Los eventuales inconvenientes no dieron tregua: personas mal ubicadas, bolsos apretujados entre valijas descomunales y niños recostados ocupando tres cuartos de nuestros respectivos lugares.
Luego de acomodar nuestras mochilas nos ubicamos sin mayores dificultades.
Un joven con voz particular parecía el coordinador de un viaje de egresados. –Éste es porteño. Predijimos.
Cedió su asiento y en pocos minutos lo teníamos enfrente explicando su situación.
Si era porteño. O de ningún lugar, o de todos. Autodefinido como anarquista, apodado como “Sid”, el extraño personaje y los suyos nos acompañarían a lo largo y a lo ancho de nuestra travesía. Las causas y el fin, en el fondo, eran los mismos.
Enseguida supimos entender que pasaba: los niños de hasta tres años no pagan pasaje. Quedaban dos opciones: o había muchos de éstos, o sus débiles y desnutridos cuerpitos mentirían tener un par de años menos que los que sus documentos evidenciaran.

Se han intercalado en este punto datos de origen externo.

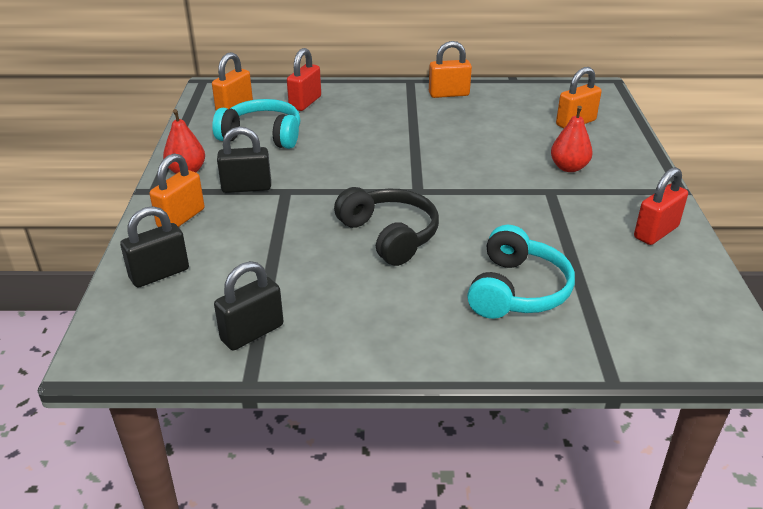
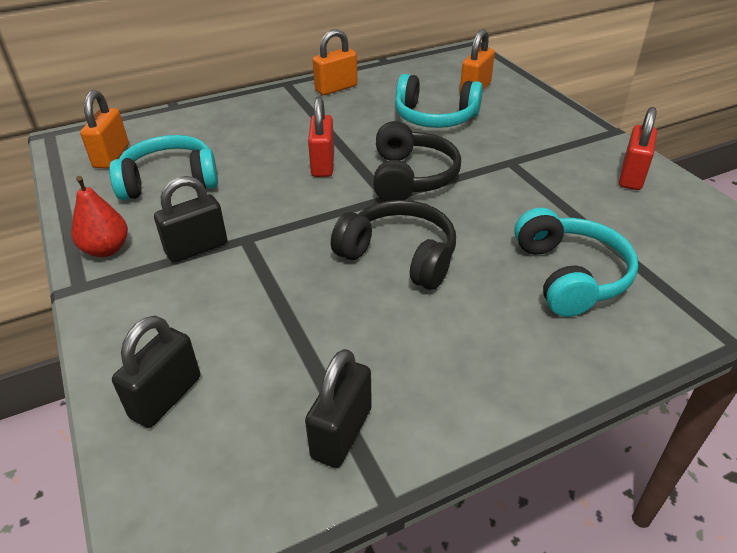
camera: 25 degrees left, 5 degrees up
orange padlock [149,153,205,227] -> none
red padlock [287,48,321,111] -> red padlock moved to [308,97,334,177]
red pear [551,106,593,172] -> none
none -> black headphones [373,121,461,201]
none -> turquoise headphones [395,74,483,128]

El calor de la calefacción sofocaba los cuerpos. En un lugar como este -pienso- es mejor sufrir calor que frío. En otras épocas, nos comentan, se rompe la calefacción y “el tren se convierte en una carpa con mantas y bolsas de dormir que no sabés de dónde salen, y ni hablar si el tren se para, porque el atraso que llevamos, nena, no es nada: hay viajes donde se para cuatro, cinco, hasta doce horas. ¡Una vez descarriló, nena! No nos matamos de milagro…”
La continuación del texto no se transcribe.